Friend of mine in Austin is doing something like that.
Chk Robsaudiworld.


----------



## AhnucOnun (Jan 28, 2004)

*Re: 1.8T into an urQ? (Chapel)*

Woah!
I had that though myself!
I was following an UrQ with a For Sale sign on the highway just a few days ago. He pulled into a gas station so I followed him in and asked him about the car. It was a red '83 with 260,000 km (162,000 miles)! He told me it needs LOTS of engine work, including a new turbo... read: needs a new motor.
I thought if I bought this car, how expensive it would be to fix if it was fixable. Then considered getting a replacement motor, but where from?! I would love to have the Europe-only 20-valve motor, but again that would be expensive and hard to find. So my next though was what about a 1.8T with lotso mods?

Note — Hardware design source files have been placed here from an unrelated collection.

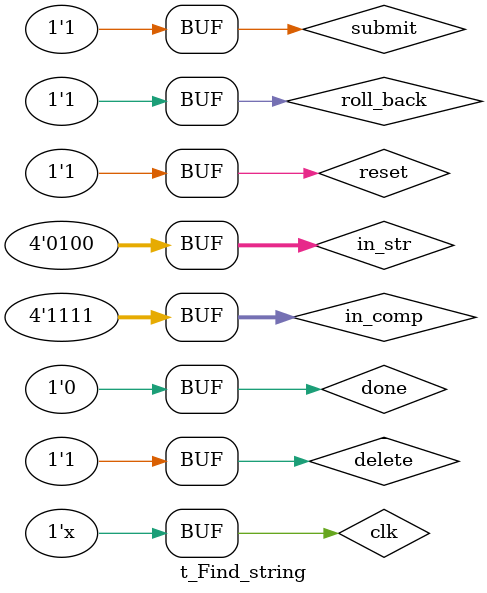
<source format=v>
module t_Find_string();



parameter NHAP = 3'b001,
			 XOA = 3'b010,
			 XUAT = 3'b100;

reg [3:0]in_str, in_comp;
reg clk;
reg done, delete;
reg submit,reset;
reg roll_back;

wire [13:0]led0_1;
wire [13:0]led2_3;
wire [13:0]led4_5;

		Find_string #(.FREQUENCY(100)) U (.in_str(in_str), 
							.in_comp(in_comp), 
							.clk(clk), 
							.done(done), 
							.delete(delete), 
							.submit(submit),
							.reset(reset), 
							.roll_back(roll_back), 
							.led0_1(led0_1), 
							.led2_3(led2_3), 
							.led4_5(led4_5)
		);

		
initial clk = 0;
always #1 clk = ~clk;

initial begin
	//Lan nhap thu nhat: ---------------------------Chuoi so sanh: 0110
	//khoi dong--------------------------------------------------------
	in_comp = 4'b0110;
	done = 0;
	delete = 1;
	submit = 1;
	reset = 0;
	roll_back = 1;
	 #5;
	reset = 1 ;
	//-------------------------Chuoi: 0011
	in_str = 4'b0011;
	submit = 0;
	#2;
	submit = 1;
	#2;
	//-------------------------Chuoi: 0011_0001
	in_str = 4'b0001;
	submit = 0;
	#2;
	submit = 1;
	#2;
	//-------------------------Chuoi: 0011_0001_0110
	 
	in_str = 4'b0110;
	submit = 0;
	#2;
	submit = 1;
	#2;
	//---------------------Xoa chuoi vua nhap: 0011_0001_0000
	delete = 0;
	#10;
	delete = 1;
	#4;
	//---------------------Nhap moi: 0011_0001_1011
	in_str = 4'b1011;
	submit = 0;
	#2;
	submit = 1;
	#2;
	 //-------------------------Chuoi: 0011_0001_1011_1101
	in_str = 4'b1101;
	submit = 0;
	#2;
	submit = 1;
	#2;
	 //-------------------------Chuoi: 0011_0001_1011_1101_1000
	in_str = 4'b1000;
	submit = 0;
	#2;
	submit = 1;
	#2;
	#10;
	//----------------------Bat tin hieu done de ket thuc nhap chuoi khi chua nhap du 40 ki tu.
	//----------------------Chuoi nay se trung tai 3 vi tri: 2, 7 va 15. co tong cong 3 chuoi trung
	done = 1;
	#2000;
	in_comp = 4'b1111;
	//----------------------roll back de quet lai toan bo chuoi voi chuoi so sanh moi.
	roll_back = 0;
	#4;
	roll_back = 1;
	#1000;
	//----------------------Thuc hien reset de nhap lai chuoi moi.
	//----------------------Chuoi so sanh moi: 1010
	in_comp = 4'b1010;
	done = 0;
	delete = 1;
	submit = 1;
	reset = 0;
	roll_back = 1;
	#5;
	reset = 1;
	//khoi dong
	//-----------------------Chuoi: 1010
	in_str = 4'b1010;
	submit = 0;
	#2;
	submit = 1;
	#2;
	//-----------------------Chuoi: 1010_1001
	in_str = 4'b1001;
	submit = 0;
	#2;
	submit = 1;
	#2;
	//-----------------------Chuoi: 1010_1001_0101
	in_str = 4'b0101;
	submit = 0;
	#2;
	submit = 1;
	#2;
	//xoa chuoi
	//-----------------------Chuoi: 1010_1001_0000
	delete = 0;
	#10;
	delete = 1;
	#2;
	#2;
	//-----------------------Chuoi: 1010_1001_0000
	in_str = 4'b0000;
	submit = 0;
	#2;
	submit = 1;
	#2;
	//-----------------------Chuoi: 1010_1001_0000_1101
	in_str = 4'b1101;
	submit = 0;
	#2;
	submit = 1;
	#2;
	//-----------------------Chuoi: 1010_1001_0000_1101_1111
	in_str = 4'b1111;
	submit = 0;
	#2;
	submit = 1;
	#2;
	//-----------------------Chuoi: 1010_1001_0000_1101_1111_0111
	in_str = 4'b0111;
	submit = 0;
	#2;
	submit = 1;
	#2;
	//-----------------------Chuoi: 1010_1001_0000_1101_1111_0111_1100
	in_str = 4'b1100;
	submit = 0;
	#2;
	submit = 1;
	#2;
	//-----------------------Chuoi: 1010_1001_0000_1101_1111_0111_1100_1101
	in_str = 4'b1101;
	submit = 0;
	#2;
	submit = 1;
	#2;
	//-----------------------Chuoi: 1010_1001_0000_1101_1111_0111_1100_1101_1001
	in_str = 4'b1001;
	submit = 0;
	#2;
	submit = 1;
	#2;
	//-----------------------Chuoi: 1010_1001_0000_1101_1111_0111_1100_1101_1001_0100
	in_str = 4'b0100;
	submit = 0;
	#2;
	submit = 1;
	#2;
	//Khi nay da nhap du 40 ki tu, chuong trinh tu dong do soat het toan bo chuoi de tim chuoi trung
	//va dua ra ket qua. Co tat ca 3 chuoi trung, tai vi tri 1, 3 va 36.
	#2000;
	in_comp = 4'b1111;
	roll_back = 0;
	#4;
	roll_back = 1;
	#1000;
end

endmodule

</source>
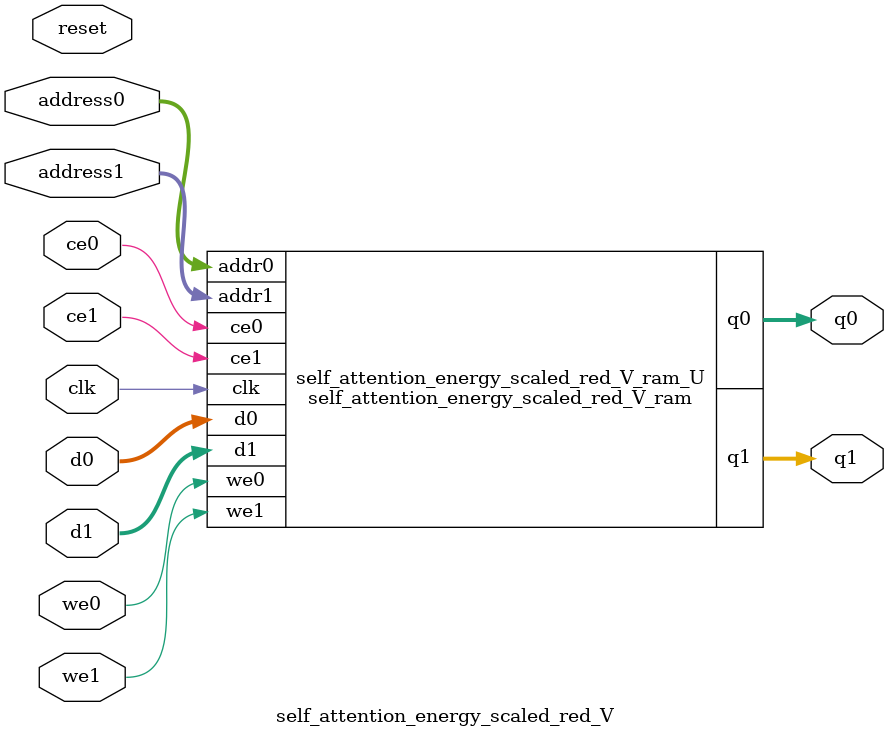
<source format=v>
`timescale 1 ns / 1 ps
module self_attention_energy_scaled_red_V_ram (addr0, ce0, d0, we0, q0, addr1, ce1, d1, we1, q1,  clk);

parameter DWIDTH = 16;
parameter AWIDTH = 3;
parameter MEM_SIZE = 8;

input[AWIDTH-1:0] addr0;
input ce0;
input[DWIDTH-1:0] d0;
input we0;
output reg[DWIDTH-1:0] q0;
input[AWIDTH-1:0] addr1;
input ce1;
input[DWIDTH-1:0] d1;
input we1;
output reg[DWIDTH-1:0] q1;
input clk;

(* ram_style = "block" *)reg [DWIDTH-1:0] ram[0:MEM_SIZE-1];




always @(posedge clk)  
begin 
    if (ce0) begin
        if (we0) 
            ram[addr0] <= d0; 
        q0 <= ram[addr0];
    end
end


always @(posedge clk)  
begin 
    if (ce1) begin
        if (we1) 
            ram[addr1] <= d1; 
        q1 <= ram[addr1];
    end
end


endmodule

`timescale 1 ns / 1 ps
module self_attention_energy_scaled_red_V(
    reset,
    clk,
    address0,
    ce0,
    we0,
    d0,
    q0,
    address1,
    ce1,
    we1,
    d1,
    q1);

parameter DataWidth = 32'd16;
parameter AddressRange = 32'd8;
parameter AddressWidth = 32'd3;
input reset;
input clk;
input[AddressWidth - 1:0] address0;
input ce0;
input we0;
input[DataWidth - 1:0] d0;
output[DataWidth - 1:0] q0;
input[AddressWidth - 1:0] address1;
input ce1;
input we1;
input[DataWidth - 1:0] d1;
output[DataWidth - 1:0] q1;



self_attention_energy_scaled_red_V_ram self_attention_energy_scaled_red_V_ram_U(
    .clk( clk ),
    .addr0( address0 ),
    .ce0( ce0 ),
    .we0( we0 ),
    .d0( d0 ),
    .q0( q0 ),
    .addr1( address1 ),
    .ce1( ce1 ),
    .we1( we1 ),
    .d1( d1 ),
    .q1( q1 ));

endmodule


</source>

I asked one of my Audi mechanics if this swap could be done - he looked at me like I had nine heads... If there is a will (and a big wallet), there is a way... (betchu heard that before). There may be quite a bit of fabricating involved.


----------



## Chapel (Jun 23, 1999)

well, there's a place near me that sells the 20v
http://www.force5auto.com
they sell the AANs


----------



## StormChaser (Jan 3, 2000)

*Re: (Chapel)*

I'd lvoe to find a cheap UrQ with a bad engine. It's an easy, somewhat cheap fix. Drop a used MC1 or MC2 in there. It will run fine on the stock fuel and ignition systems, offer more power and be cheap (used MC1s are under $600)...


----------



## Fusilier (Apr 17, 2004)

*Re: 1.8T into an urQ? (AhnucOnun)*

I don't think the motor and mechanicals is really the issue with the car.
10V head is adequate to making some good power.
I think the real problem is the CIS system on the urquattro.
My next project after my rally car is my street urquattro.
I'm going EFI on this one with the 10V motor and stock ignition.


----------